*** Material supplied Section Begins ***

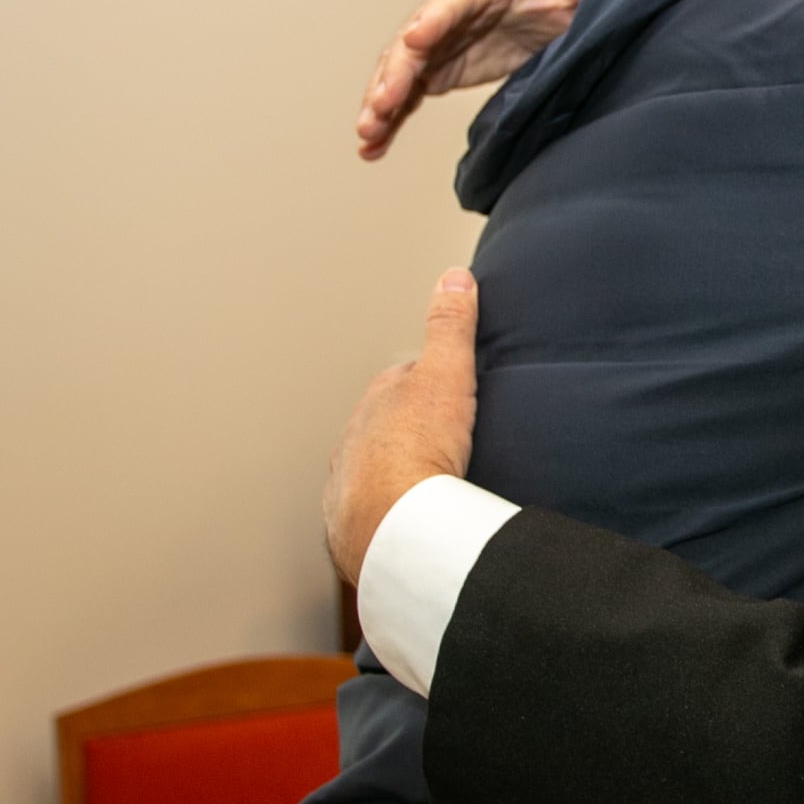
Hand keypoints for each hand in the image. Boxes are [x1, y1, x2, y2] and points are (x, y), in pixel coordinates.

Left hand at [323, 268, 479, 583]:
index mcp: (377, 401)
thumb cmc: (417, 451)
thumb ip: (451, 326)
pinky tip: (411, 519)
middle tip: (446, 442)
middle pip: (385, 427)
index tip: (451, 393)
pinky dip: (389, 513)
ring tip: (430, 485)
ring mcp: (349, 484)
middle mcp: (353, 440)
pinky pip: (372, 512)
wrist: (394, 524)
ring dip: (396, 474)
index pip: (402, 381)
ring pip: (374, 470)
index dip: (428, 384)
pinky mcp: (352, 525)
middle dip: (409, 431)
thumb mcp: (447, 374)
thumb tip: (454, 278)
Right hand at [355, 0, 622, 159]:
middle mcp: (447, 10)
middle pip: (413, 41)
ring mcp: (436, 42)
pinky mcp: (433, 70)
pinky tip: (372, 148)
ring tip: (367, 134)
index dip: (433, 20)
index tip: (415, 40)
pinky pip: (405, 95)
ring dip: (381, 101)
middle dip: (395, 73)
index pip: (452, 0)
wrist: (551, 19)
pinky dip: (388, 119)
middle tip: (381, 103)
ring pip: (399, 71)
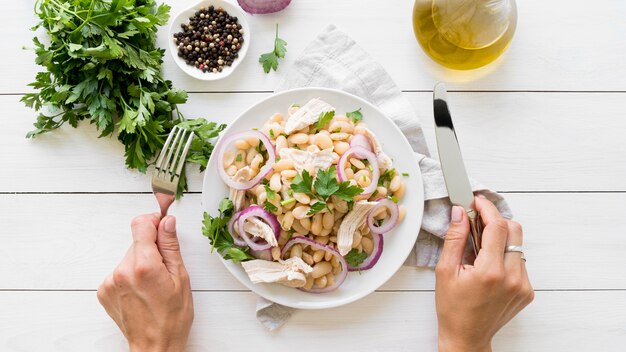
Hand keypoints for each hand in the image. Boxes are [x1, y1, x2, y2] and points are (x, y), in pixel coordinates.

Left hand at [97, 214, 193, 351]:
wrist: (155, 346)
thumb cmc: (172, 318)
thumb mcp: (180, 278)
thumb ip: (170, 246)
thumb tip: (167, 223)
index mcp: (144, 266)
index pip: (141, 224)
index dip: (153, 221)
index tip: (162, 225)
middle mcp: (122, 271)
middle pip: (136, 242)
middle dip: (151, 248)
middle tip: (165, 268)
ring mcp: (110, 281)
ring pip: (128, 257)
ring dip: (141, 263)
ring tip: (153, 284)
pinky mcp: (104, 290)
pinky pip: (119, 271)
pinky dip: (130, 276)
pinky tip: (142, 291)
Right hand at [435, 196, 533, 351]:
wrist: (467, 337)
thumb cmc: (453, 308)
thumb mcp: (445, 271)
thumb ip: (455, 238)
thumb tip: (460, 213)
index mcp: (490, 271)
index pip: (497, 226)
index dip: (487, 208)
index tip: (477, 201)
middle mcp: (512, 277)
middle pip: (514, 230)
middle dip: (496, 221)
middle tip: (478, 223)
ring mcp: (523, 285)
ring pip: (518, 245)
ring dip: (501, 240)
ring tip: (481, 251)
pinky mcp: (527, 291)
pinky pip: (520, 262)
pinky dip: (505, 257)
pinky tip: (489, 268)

*** Material supplied Section Ends ***

* **Requirement**
Each line from the one with "ring pip: (518, 245)" through the end of the entries above is to be returned word for word. Nothing else belongs in the answer.

* **Result**
ring pip: (518, 245)
ring dip: (501, 240)
ring tip: (481, 251)
pinky mcp: (527, 291)
pinky pip: (520, 262)
pinky dip: (505, 257)
pinky tip: (489, 268)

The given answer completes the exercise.